In a Monday report, the heads of the Federal Reserve, the Treasury and other leading financial watchdogs said the government has limited ability to regulate crypto assets that aren’t covered by securities laws. Although many tokens fall under the Securities and Exchange Commission’s rules, some, like Bitcoin, are not directly under any federal agency’s jurisdiction.

“As a result, those markets may not feature robust rules and regulations designed to ensure orderly and transparent trading, to prevent conflicts of interest and market manipulation, and to protect investors and the economy more broadly,” the Financial Stability Oversight Council said. FSOC also includes the SEC chair and the head of the Commodity Futures Trading Commission, which is vying for a bigger piece of the crypto regulatory action. 

The report is the latest from the Biden administration to call for a more coordinated approach to regulating digital assets after years of patchwork oversight.
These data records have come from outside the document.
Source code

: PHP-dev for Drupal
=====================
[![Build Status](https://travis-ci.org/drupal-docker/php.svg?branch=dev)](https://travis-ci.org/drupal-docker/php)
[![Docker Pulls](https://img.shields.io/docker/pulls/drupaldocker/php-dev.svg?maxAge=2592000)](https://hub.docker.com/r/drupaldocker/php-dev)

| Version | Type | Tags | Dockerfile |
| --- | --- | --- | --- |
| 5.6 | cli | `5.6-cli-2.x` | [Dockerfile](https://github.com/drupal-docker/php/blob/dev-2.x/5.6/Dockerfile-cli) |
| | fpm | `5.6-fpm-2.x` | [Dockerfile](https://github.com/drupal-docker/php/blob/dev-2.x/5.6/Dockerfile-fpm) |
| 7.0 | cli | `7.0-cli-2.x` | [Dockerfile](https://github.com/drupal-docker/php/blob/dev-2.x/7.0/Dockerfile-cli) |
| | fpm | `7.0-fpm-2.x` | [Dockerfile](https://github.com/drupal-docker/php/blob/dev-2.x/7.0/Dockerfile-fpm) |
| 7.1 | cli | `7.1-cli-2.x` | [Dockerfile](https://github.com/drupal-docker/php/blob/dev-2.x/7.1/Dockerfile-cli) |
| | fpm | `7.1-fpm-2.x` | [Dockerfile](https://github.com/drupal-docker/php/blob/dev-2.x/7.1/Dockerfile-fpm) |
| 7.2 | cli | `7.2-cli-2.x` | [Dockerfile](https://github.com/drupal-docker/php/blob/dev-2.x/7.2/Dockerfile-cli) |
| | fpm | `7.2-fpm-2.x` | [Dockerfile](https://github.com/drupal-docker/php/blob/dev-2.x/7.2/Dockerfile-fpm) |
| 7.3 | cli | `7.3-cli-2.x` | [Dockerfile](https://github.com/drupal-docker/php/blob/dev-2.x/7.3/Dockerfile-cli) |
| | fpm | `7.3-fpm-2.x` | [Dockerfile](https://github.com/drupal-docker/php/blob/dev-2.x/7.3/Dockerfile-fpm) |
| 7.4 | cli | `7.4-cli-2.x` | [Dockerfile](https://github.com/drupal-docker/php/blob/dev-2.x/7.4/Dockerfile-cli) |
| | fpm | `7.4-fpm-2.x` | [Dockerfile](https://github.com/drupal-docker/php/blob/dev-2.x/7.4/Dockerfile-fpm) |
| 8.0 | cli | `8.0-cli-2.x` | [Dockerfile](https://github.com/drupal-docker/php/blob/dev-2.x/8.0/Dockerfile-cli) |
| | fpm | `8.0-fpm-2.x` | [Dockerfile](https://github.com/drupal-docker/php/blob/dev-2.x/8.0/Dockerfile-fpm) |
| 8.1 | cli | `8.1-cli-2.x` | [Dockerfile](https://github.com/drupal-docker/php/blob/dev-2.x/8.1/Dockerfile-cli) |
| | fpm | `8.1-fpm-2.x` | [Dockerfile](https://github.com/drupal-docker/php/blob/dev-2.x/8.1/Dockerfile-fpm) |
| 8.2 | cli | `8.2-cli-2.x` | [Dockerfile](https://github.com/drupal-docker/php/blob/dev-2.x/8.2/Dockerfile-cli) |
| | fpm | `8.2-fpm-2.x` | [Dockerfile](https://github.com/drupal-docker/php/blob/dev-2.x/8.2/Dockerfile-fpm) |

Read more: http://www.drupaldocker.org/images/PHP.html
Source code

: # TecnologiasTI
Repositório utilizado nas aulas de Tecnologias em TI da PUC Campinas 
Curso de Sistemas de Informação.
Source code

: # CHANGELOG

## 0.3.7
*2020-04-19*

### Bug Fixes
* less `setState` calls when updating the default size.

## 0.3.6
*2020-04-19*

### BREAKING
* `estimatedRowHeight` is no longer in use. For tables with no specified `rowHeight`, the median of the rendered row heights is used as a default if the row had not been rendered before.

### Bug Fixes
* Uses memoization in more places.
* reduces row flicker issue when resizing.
The SEC claims turf over assets that are considered securities, the CFTC oversees derivatives on crypto and banking regulators also assert some powers. 

Congress should also give regulators new powers to weigh in on a range of subjects, including conflicts of interest, abusive trading practices, recordkeeping requirements, segregation of customer assets, and cybersecurity, FSOC said in 100-plus-page report released on Monday. Legislation should also give agencies more enforcement and examination authority, the regulators said. 

“Innovation without adequate regulation can result in significant disruption and harm to the financial system,” Treasury Secretary Janet Yellen said during the virtual meeting. 

There are multiple bills in Congress that would give the CFTC power to oversee Bitcoin and other commodity tokens, but the FSOC report didn’t signal its support for any specific legislation. Those measures have the backing of many in industry because they don’t want to be regulated by the SEC, which has tough investor-protection requirements.

FSOC also recommended that: 

  • Agencies assess the impact of plans to give retail customers direct access to digital-asset markets. The CFTC is currently considering a proposal from the US arm of crypto trading giant FTX that would take the middleman out of Bitcoin and Ether futures trading.
  • Congress create a regulatory framework for issuer of so-called crypto stablecoins, which are used as an on- and off-ramp to traditional money.
  • Lawmakers give regulators power to look at the activities of affiliates and subsidiaries of crypto firms.
  • Congress provide agencies with the funding they need to regulate crypto activities.
  • Lawmakers give the Federal Housing Finance Agency and the National Credit Union Administration authority to take enforcement action against firms providing crypto-related services to banks.